Finally, a situation that businesses and law firms may want to prepare for is the possibility for a major political change in the future, including a potential change of government. Since the agreement took place, not only have a number of high-profile ministers resigned from office but an ever-growing number of MPs have submitted letters of no confidence on Mrs May as well. As a matter of background, a vote of no confidence is a vote by the PM’s own MPs against her to be deemed as no longer fit to hold her office. For the vote to succeed, a total of 48 Tory MP’s vote is required. To date, approximately 25 votes has been obtained. If Mrs May wins the confidence vote, she will remain in office and awarded immunity for a year. If she loses the vote, she will have to resign.
Contributed by: Angel Siah
The US Tech Stock Sell-off:
The story:
US stocks have experienced extreme volatility over the past two months. The S&P 500 and tech-heavy NASDAQ ended October 6.9% and 11% down, making it the indices’ worst performing month since 2009. Investors seeking to ‘buy the dip’ were wrongfooted, as the stock sell-off continued well into November. Tech stocks were particularly hard hit. The sell-off has seen more than $1 trillion worth of market value wiped off from the big five ‘FAANG’ technology companies. Last Tuesday, Apple fell 3.9%, Facebook dropped 3.4%, Netflix declined by 5%, Amazon dropped 4.4% and Google parent Alphabet fell 2.3%.
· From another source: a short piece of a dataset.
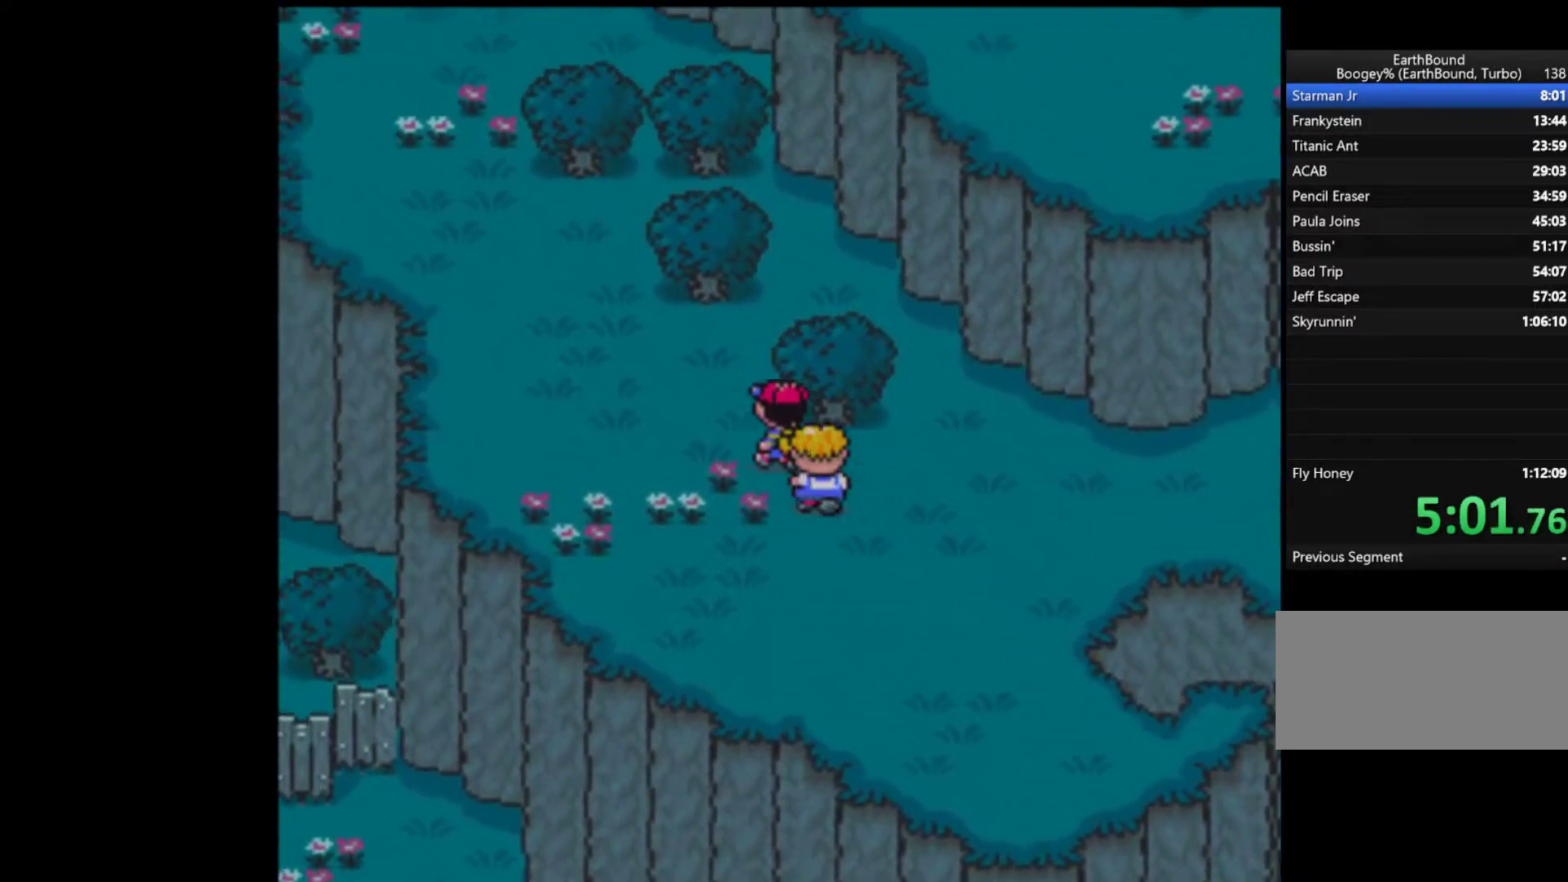
{"buttons": ["DPAD_UP", "DPAD_LEFT"], "events": []}
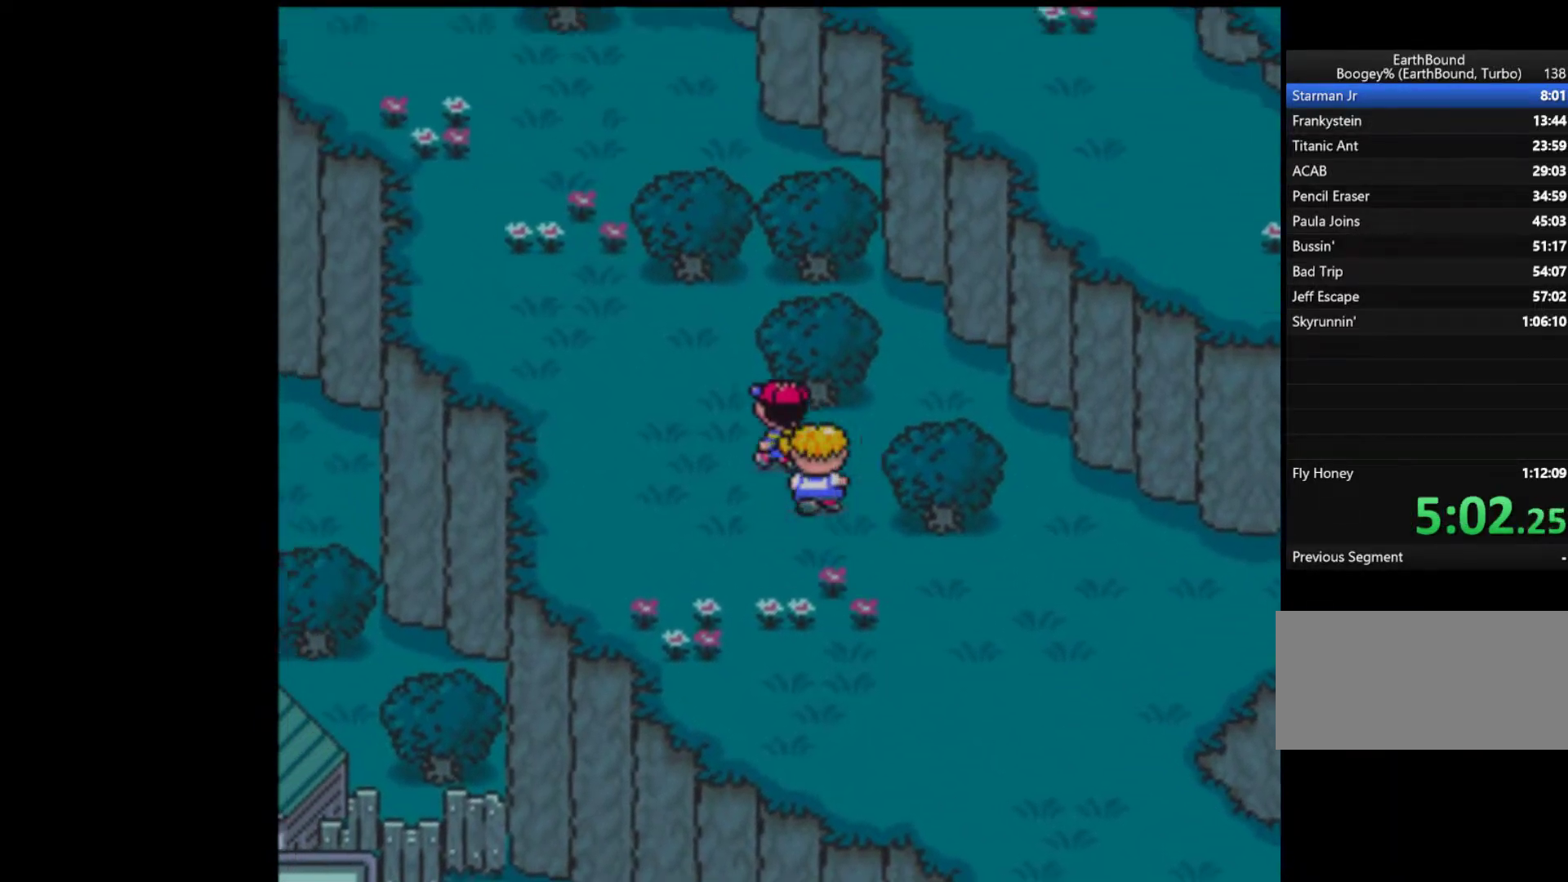
{"buttons": ["DPAD_UP", "DPAD_LEFT"], "events": []}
There are many factors driving the broader market sell-off, but a key reason is the US Federal Reserve’s quantitative tightening policy, under which interest rates have risen three times this year. As interest rates rise, the cost of borrowing is expected to put pressure on American companies. The fear of a global economic slowdown helps to explain the recent tech sell-off, as investors move from speculative internet and tech stocks towards safer stocks such as real estate and utilities. The US-China trade dispute may also be affecting recent sentiment towards tech companies, as many of them rely on Chinese manufacturers and chipmakers.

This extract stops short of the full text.